S&P Global Ratings has affirmed its ‘AA’ long-term issuer credit and insurer financial strength ratings on the core operating entities of Allianz.
S&P said it was affirming the ratings because the governance deficits related to the Structured Alpha investigations do not change its overall view on the Allianz group’s capital and earnings strength. It said that it expected the group to address the shortcomings thoroughly and move to prevent similar losses owing to governance deficits.
It said: “The provisions had a material impact on the group’s net results. For the first quarter of 2022, the claim reservation of €1.6bn net of tax led to a reduced net result of €0.6bn. With that we believe Allianz’s full-year 2022 net income will be around €6bn, around €2bn lower than we previously anticipated.
As Reinsurance News reported recently, Allianz’s US asset management unit was pleading guilty to criminal securities fraud in relation to the collapse of the Structured Alpha funds two years ago. The firm had agreed to pay $6bn in damages.
We wrote: “The settlement with the Department of Justice (DOJ) and Securities and Exchange Commission (SEC) includes a $2.33bn criminal fine, $3.24bn of restitution and a forfeit of $463 million, according to court document. The unit in question – Allianz Global Investors US LLC (AGI US)– was charged with misrepresenting the performance of the Structured Alpha Funds to pension funds and other investors.”
We added: “Prosecutors alleged that managers failed to implement measures designed to protect the fund against market volatility and overstated its returns to boost their pay. As a result, the funds collapsed amid the turbulent financial market conditions that characterized the early days of the COVID-19 pandemic, losing more than $7 billion in a matter of weeks.”
This came days after Allianz said it had booked an additional provision of $1.9bn for its Structured Alpha funds in Q1 2022.

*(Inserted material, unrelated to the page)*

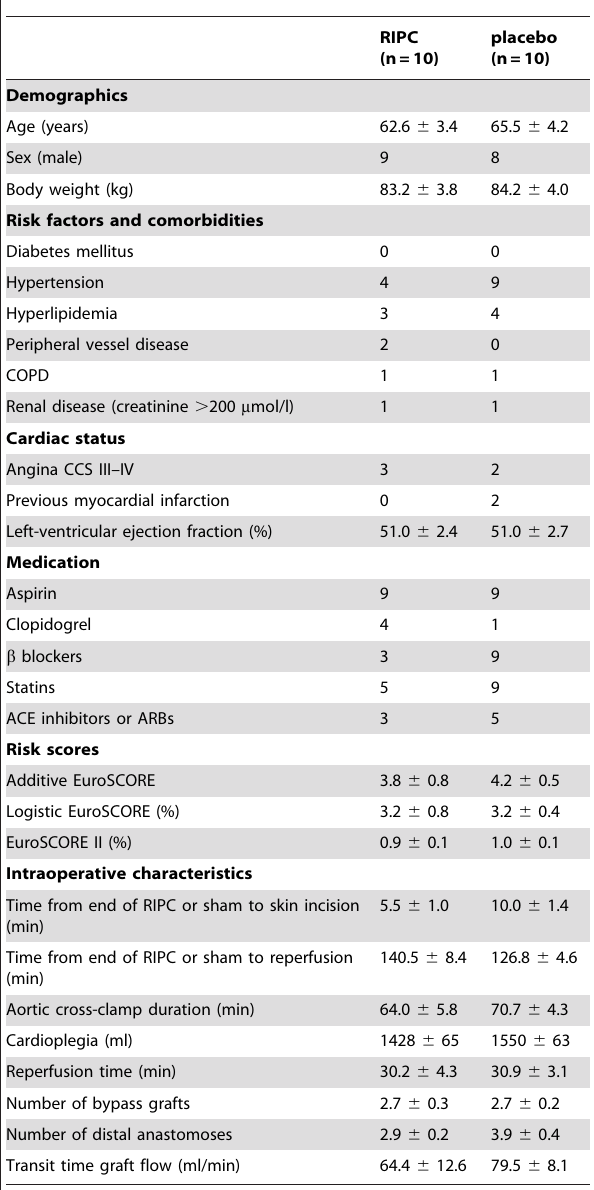
Table 1. Baseline and perioperative characteristics of patients.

The company said that the provision will ‘negatively impact’ the Q1 group net income by €1.6bn after tax. This will result, said Allianz, in a net income attributable to shareholders of €0.6bn. Group operating profit in Q1 amounts to €3.2bn.
The firm said it believed the provision booked is a fair estimate of its remaining financial exposure in relation to compensation payments to investments and payments under any resolution of the governmental proceedings. It also said that it was seeking a timely resolution to these proceedings in discussions with the US Department of Justice and the Securities and Exchange Commission.
S&P said: “We maintain our view that Allianz has generally very strong earnings capacity across its diverse operations. This is supported by the overall solid underlying results for the first quarter, with an operating profit of €3.2bn, despite natural catastrophe events like the Australian flood and the impairments on assets because of the Russian–Ukraine conflict. For 2023 and 2024, we expect net income to recover to around €8bn annually, supported by recovered earnings from asset management.” However, the firm said that a number of scenarios could impact and lower the rating below ‘AA’. These included continued turbulence from Russia’s invasion of Ukraine, dividend payouts or share buybacks being aggressive, or through further governance deficits.